O espetáculo está, hodiernamente, disseminado por toda a vida social,

especialmente na internet, notadamente exposto pelas redes sociais, sendo

que a produção e o consumo se utilizam deste fértil espaço para a produção

cada vez maior de bens e serviços. Os sujeitos não se preocupam mais com

a acumulação de bens (ter) ou com o ser, mas sim com o que aparentam ser,

isto é, o parecer. O espetáculo tem como fonte o parecer, o que pode ser

obtido, cada vez mais, por meio de aquisição de produtos.

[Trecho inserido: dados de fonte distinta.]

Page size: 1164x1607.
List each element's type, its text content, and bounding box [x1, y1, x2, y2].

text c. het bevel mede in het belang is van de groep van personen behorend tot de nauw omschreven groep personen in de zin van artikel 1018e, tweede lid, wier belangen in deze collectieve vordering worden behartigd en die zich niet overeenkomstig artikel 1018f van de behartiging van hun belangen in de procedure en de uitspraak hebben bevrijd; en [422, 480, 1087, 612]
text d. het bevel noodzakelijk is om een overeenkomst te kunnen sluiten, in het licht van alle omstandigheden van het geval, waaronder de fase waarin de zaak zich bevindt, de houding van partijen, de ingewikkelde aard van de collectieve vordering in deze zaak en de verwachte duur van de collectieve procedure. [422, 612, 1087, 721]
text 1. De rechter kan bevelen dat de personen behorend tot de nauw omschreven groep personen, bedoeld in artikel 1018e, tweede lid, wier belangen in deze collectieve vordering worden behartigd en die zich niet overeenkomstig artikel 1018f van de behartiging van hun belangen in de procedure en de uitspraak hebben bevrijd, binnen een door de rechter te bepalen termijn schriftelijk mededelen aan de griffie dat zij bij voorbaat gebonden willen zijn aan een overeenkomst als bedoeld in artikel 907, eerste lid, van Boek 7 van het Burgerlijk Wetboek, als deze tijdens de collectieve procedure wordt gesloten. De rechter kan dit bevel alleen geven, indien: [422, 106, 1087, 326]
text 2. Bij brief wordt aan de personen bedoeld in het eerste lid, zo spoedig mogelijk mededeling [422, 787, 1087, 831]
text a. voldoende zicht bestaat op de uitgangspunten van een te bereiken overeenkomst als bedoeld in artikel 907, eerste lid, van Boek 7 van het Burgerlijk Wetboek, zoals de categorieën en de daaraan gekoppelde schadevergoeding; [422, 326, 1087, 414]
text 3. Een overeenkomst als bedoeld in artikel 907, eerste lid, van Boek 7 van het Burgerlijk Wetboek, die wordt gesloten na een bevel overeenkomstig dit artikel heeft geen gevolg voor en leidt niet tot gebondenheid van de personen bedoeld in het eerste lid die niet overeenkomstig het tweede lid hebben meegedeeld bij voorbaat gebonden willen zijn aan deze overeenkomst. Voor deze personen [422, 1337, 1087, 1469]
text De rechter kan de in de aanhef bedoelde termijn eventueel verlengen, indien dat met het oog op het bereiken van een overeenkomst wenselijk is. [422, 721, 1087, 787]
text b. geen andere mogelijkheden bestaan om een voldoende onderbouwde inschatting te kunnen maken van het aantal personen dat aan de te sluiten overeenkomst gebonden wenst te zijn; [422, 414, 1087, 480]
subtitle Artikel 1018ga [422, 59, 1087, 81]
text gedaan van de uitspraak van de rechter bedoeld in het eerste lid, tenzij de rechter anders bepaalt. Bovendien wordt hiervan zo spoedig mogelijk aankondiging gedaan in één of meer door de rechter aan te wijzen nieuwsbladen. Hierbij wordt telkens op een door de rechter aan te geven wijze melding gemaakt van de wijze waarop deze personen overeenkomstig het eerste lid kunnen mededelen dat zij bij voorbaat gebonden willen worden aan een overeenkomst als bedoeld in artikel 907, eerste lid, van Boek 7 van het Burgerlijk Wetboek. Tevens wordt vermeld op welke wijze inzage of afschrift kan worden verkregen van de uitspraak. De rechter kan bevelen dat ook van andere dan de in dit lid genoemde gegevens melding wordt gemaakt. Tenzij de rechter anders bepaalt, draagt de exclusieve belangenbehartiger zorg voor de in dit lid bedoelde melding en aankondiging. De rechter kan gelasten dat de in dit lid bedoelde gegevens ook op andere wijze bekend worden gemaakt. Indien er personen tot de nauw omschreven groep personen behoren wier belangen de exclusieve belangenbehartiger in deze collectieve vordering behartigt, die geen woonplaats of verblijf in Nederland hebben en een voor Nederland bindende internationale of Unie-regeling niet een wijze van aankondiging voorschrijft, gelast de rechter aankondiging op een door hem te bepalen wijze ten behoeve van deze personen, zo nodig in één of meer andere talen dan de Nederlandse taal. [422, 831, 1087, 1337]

O viver de aparências passa a ser comum e aparentar ter passa a ser o valor

visado, tudo o que se vivia diretamente passa a ser representativo (DEBORD,

1997, p. 13). Verifica-se uma valorização e valoração exacerbada do

espetáculo e tudo isso acaba sendo representado por meio de imagens, assim,

“o espetáculo é o capital em tal grau de acumulação que se torna imagem”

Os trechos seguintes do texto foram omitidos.